Sistem hukum Kanada sebagian besar disusun berdasarkan Konsultasi PADIATAPA, tetapi dalam beberapa tahun terakhir telah terbukti mampu melindungi klaim-klaim penentuan nasib sendiri masyarakat adat dalam menghadapi tentangan kuat dari industri minyak, gas, dan jaringan pipa. Para aktivis masyarakat adat terkemuka telah mendukung gagasan tentang interaksi yang rumit antara persetujuan dan konsultasi.[2] Profesor James Anaya, seorang pelopor hukum hak-hak masyarakat adat internasional yang menjabat Pelapor Khusus PBB untuk Hak-Hak Masyarakat Adat selama dua periode, menggambarkan hak masyarakat adat atas penentuan nasib sendiri sebagai “[]lebih dari sekadar hak diberi tahu dan didengar, tetapi bukan hak veto mutlak.”[3]
Salah satu alasan sulitnya membedakan antara persetujuan dan konsultasi adalah karena Masyarakat Adat tidak semuanya berbicara dengan satu suara, sehingga penafsiran ketat terhadap persyaratan persetujuan dalam bentuk veto dapat digunakan oleh satu Masyarakat Adat terhadap keinginan Masyarakat Adat yang lain.
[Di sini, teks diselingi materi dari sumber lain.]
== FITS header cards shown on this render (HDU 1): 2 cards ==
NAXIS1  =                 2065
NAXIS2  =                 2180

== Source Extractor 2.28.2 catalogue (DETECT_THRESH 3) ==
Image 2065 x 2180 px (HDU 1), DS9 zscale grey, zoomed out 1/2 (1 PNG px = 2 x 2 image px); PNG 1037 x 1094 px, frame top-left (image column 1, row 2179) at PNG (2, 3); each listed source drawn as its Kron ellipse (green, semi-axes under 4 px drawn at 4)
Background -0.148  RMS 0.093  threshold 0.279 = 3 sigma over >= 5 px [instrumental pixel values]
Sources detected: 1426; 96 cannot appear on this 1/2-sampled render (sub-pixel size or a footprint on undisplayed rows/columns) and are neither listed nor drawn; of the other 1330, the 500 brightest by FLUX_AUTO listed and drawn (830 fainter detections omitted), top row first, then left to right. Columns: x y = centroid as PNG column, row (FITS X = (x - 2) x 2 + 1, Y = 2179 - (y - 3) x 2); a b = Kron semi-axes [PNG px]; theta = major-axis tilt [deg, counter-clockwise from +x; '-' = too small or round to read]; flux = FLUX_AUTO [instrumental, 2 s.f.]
Dan hak masyarakat adat atas penentuan nasib sendiri selalu bersitegang dengan hak prerogatif kedaulatan yang dijalankan oleh negara-bangsa kontemporer. Mengingat hal ini, pengadilan, pembuat kebijakan, dan praktisi, yang meliputi mereka yang sangat mendukung Masyarakat Adat, telah merancang sejumlah pendekatan untuk menyeimbangkan kepentingan yang saling bersaing, memastikan keabsahan konsultasi, dan melindungi esensi persetujuan.
Cara menerapkan pendekatan-pendekatan ini untuk pelaku-pelaku non-negara seperti TNC tidak benar-benar jelas, tetapi pertanyaan ini kurang begitu penting dengan mengingat komitmen TNC untuk mendapatkan persetujuan penuh dari MAKL yang terkena dampak sebelum melanjutkan inisiatif apa pun.
Mungkin saja komitmen TNC terhadap pendekatan berbasis persetujuan tidak akan menyelesaikan setiap konflik di kalangan masyarakat yang terkena dampak. Namun, skenario seperti itu, meskipun tidak lazim, dapat ditangani secara kasus per kasus. TNC mengakui keabsahan proses-proses PADIATAPA dan Konsultasi PADIATAPA selama prinsip-prinsip inti yang mendasari dan iktikad baik dipertahankan, tetapi kita memilih untuk menuntut diri menaati model berbasis persetujuan.